Dataset entries
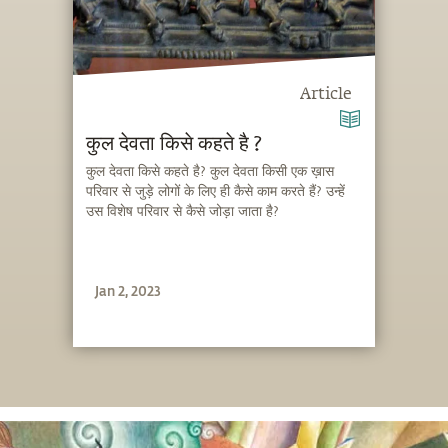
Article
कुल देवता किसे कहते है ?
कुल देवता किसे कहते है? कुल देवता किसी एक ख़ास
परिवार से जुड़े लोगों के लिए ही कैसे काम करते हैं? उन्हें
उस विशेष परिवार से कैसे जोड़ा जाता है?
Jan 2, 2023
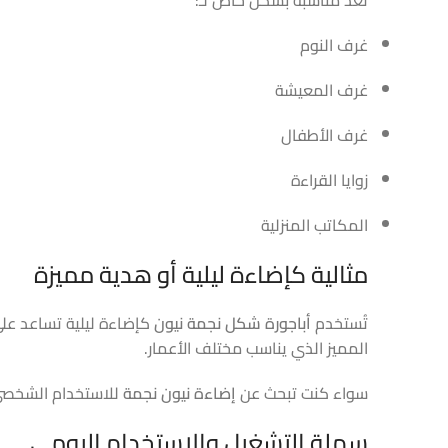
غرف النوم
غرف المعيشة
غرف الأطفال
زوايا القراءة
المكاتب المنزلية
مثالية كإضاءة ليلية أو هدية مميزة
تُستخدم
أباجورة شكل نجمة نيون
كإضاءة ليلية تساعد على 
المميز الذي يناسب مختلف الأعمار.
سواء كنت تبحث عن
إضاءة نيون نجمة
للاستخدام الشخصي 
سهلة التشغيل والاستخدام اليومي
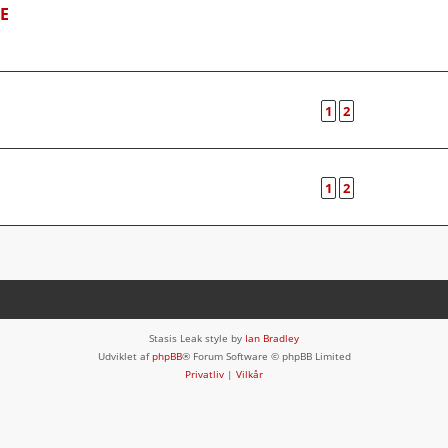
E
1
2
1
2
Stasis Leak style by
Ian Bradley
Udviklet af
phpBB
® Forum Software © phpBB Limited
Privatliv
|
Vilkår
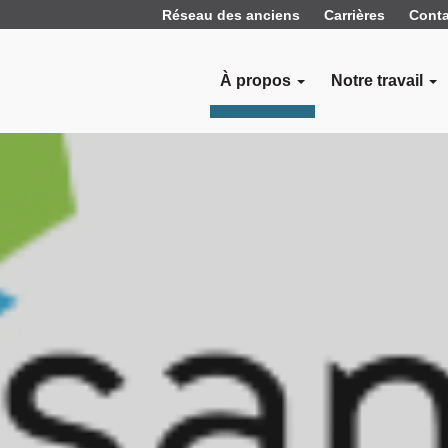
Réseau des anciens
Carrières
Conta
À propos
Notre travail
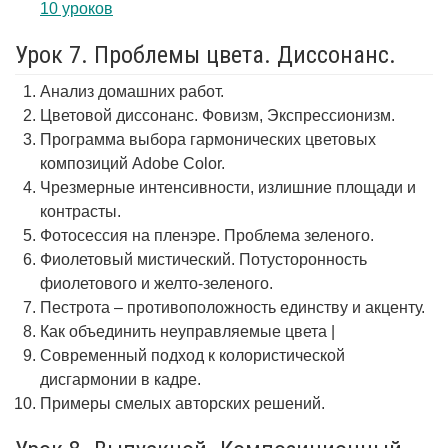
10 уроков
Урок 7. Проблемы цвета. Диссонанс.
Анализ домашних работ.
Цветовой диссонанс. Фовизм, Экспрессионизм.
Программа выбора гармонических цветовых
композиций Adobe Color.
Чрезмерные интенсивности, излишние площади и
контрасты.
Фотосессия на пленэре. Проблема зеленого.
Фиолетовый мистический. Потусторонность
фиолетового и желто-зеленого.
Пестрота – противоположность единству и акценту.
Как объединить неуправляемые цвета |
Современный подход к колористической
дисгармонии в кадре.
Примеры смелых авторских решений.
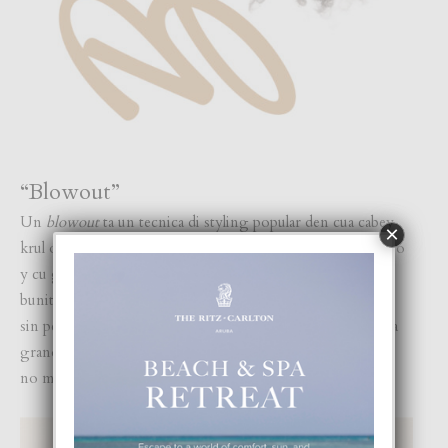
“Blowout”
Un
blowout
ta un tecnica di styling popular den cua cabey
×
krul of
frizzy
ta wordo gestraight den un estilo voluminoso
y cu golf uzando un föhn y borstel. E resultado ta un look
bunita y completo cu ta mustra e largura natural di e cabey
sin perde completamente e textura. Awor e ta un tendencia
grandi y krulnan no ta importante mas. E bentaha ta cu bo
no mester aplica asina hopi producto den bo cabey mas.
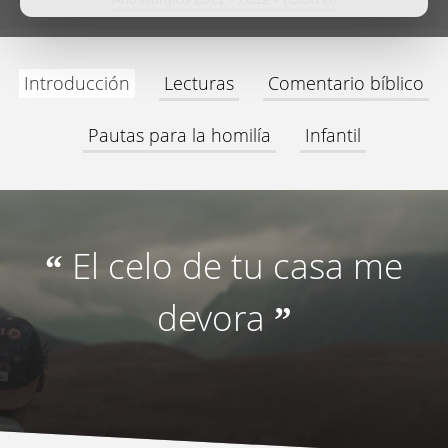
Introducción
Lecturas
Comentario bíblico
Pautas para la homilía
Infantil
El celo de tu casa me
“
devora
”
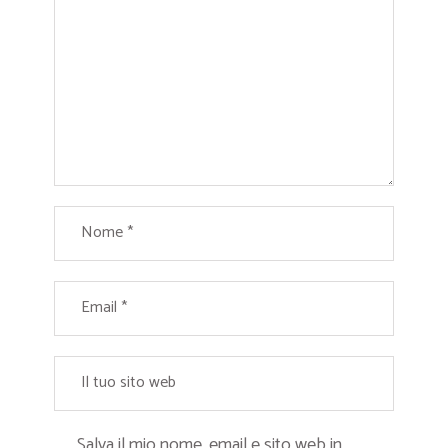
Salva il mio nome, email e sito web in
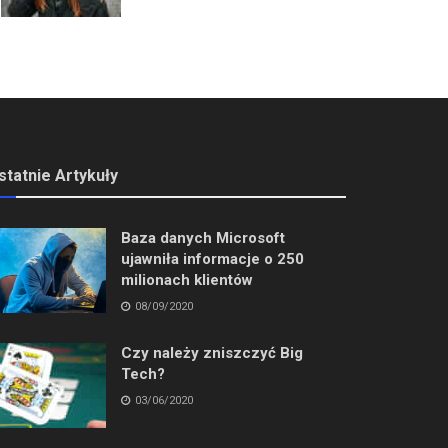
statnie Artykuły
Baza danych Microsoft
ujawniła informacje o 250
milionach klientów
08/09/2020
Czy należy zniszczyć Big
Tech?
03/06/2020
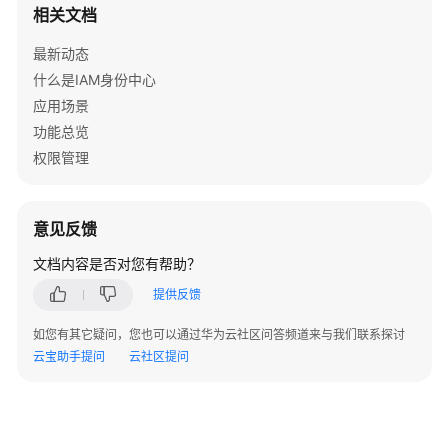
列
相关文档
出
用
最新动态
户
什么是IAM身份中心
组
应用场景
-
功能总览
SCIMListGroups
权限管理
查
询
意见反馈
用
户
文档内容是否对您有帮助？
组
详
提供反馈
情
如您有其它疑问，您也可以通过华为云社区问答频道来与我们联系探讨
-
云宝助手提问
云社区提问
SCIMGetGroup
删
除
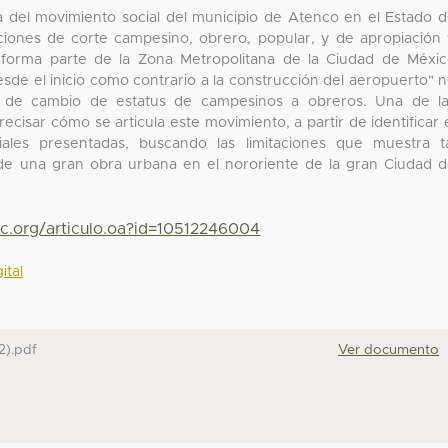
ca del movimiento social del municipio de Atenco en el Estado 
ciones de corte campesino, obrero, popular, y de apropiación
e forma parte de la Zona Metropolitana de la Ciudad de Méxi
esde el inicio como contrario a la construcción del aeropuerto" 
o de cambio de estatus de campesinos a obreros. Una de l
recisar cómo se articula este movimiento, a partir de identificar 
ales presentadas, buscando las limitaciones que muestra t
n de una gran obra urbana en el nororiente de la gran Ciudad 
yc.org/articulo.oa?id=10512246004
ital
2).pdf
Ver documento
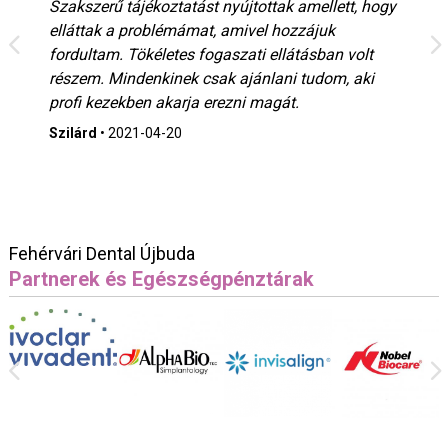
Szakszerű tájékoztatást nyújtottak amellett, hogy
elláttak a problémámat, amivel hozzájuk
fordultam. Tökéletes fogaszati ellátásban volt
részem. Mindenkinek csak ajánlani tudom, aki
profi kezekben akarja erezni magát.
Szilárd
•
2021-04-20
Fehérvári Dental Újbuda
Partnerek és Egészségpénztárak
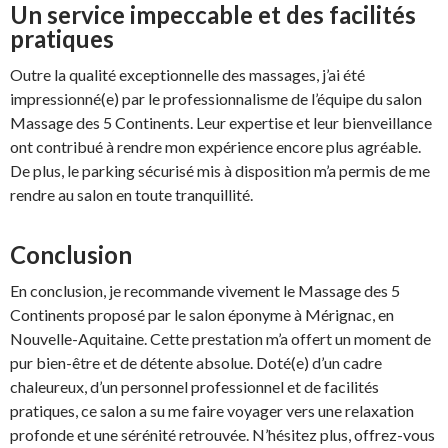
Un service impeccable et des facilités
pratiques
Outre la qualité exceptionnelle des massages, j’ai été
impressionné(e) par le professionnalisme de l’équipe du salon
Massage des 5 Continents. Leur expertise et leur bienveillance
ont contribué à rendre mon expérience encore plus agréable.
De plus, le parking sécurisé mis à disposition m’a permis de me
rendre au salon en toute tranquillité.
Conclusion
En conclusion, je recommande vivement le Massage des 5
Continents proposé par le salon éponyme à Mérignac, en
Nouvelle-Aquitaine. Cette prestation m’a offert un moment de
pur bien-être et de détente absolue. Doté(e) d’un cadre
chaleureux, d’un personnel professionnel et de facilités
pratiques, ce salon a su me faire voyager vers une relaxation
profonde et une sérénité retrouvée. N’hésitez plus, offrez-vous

The task
Copy every line of text from all the records above, character for character, and leave out the bracketed picture placeholders.

The completed task
Article
कुल देवता किसे कहते है ?
कुल देवता किसे कहते है? कुल देवता किसी एक ख़ास
परिवार से जुड़े लोगों के लिए ही कैसे काम करते हैं? उन्हें
उस विशेष परिवार से कैसे जोड़ा जाता है?
Jan 2, 2023
غرف النوم
غرف المعيشة
غرف الأطفال
زوايا القراءة
المكاتب المنزلية
مثالية كإضاءة ليلية أو هدية مميزة
تُستخدم
أباجورة شكل نجمة نيون
كإضاءة ليلية تساعد على 
المميز الذي يناسب مختلف الأعمار.
سواء كنت تبحث عن
إضاءة نيون نجمة
للاستخدام الشخصي 
سهلة التشغيل والاستخدام اليومي
E
1
2
1
2
Stasis Leak style by
Ian Bradley
Udviklet af
phpBB
® Forum Software © phpBB Limited
Privatliv
|
Vilkår
Réseau des anciens
Carrières
Conta
À propos
Notre travail
10 уроков
Урок 7. Проблемы цвета. Диссонанс.
Анализ домашних работ.
Цветовой диссонанс. Фовизм, Экспрессионизм.
Программа выбора гармонических цветовых
композиций Adobe Color.
Чрезмерные интенсивности, излишние площади и
контрасты.
Фотосессия на пленэре. Проблема зеленого.
Фиолетовый мистический. Потусторонность
фиолетового и желто-зеленого.
Пестрота – противоположность единству и акценту.
Как объединить неуправляемые цвета |
Современный подход к колористической
дисгармонии в кадре.
Примеры смелых авторских решений.
“Blowout”
Un
blowout
ta un tecnica di styling popular den cua cabey
×
krul of
frizzy
ta wordo gestraight den un estilo voluminoso
y cu golf uzando un föhn y borstel. E resultado ta un look
bunita y completo cu ta mustra e largura natural di e cabey
sin perde completamente e textura. Awor e ta un tendencia
grandi y krulnan no ta importante mas. E bentaha ta cu bo
no mester aplica asina hopi producto den bo cabey mas.
Introducción
Lecturas
Comentario bíblico
Pautas para la homilía
Infantil
El celo de tu casa me
“
devora
”
Salva il mio nome, email e sito web in
statnie Artykuły
Baza danych Microsoft
ujawniła informacje o 250
milionach klientów
08/09/2020
Czy należy zniszczyć Big
Tech?
03/06/2020
列
相关文档
出
用
最新动态
户
什么是IAM身份中心
组
应用场景
-
功能总览
SCIMListGroups
权限管理
查
询
意见反馈
用
户
文档内容是否对您有帮助？
组
详
提供反馈
情
如您有其它疑问，您也可以通过华为云社区问答频道来与我们联系探讨
-
云宝助手提问
云社区提问
SCIMGetGroup
删
除
ca del movimiento social del municipio de Atenco en el Estado 
ciones de corte campesino, obrero, popular, y de apropiación
e forma parte de la Zona Metropolitana de la Ciudad de Méxi
esde el inicio como contrario a la construcción del aeropuerto" 
o de cambio de estatus de campesinos a obreros. Una de l
recisar cómo se articula este movimiento, a partir de identificar 
ales presentadas, buscando las limitaciones que muestra t
n de una gran obra urbana en el nororiente de la gran Ciudad 
yc.org/articulo.oa?id=10512246004
ital
2).pdf
Ver documento
Szakszerű tájékoztatást nyújtottak amellett, hogy
elláttak a problémámat, amivel hozzájuk
fordultam. Tökéletes fogaszati ellátásban volt
részem. Mindenkinek csak ajánlani tudom, aki
profi kezekben akarja erezni magát.
Szilárd
•
2021-04-20
Fehérvári Dental Újbuda
Partnerek és Egészségpénztárak
Un service impeccable et des facilités
pratiques
Outre la qualité exceptionnelle des massages, j’ai été
impressionné(e) par le professionnalisme de l’équipe du salon
Massage des 5 Continents. Leur expertise et leur bienveillance
ont contribué à rendre mon expérience encore plus agréable.
De plus, le parking sécurisé mis à disposition m’a permis de me
rendre au salon en toute tranquillité.
Conclusion
En conclusion, je recommande vivement le Massage des 5
Continents proposé par le salon éponyme à Mérignac, en
Nouvelle-Aquitaine. Cette prestation m’a offert un moment de
pur bien-être et de détente absolue. Doté(e) d’un cadre
chaleureux, d’un personnel professionnel et de facilités
pratiques, ce salon a su me faire voyager vers une relaxation
profonde et une sérénité retrouvée. N’hésitez plus, offrez-vous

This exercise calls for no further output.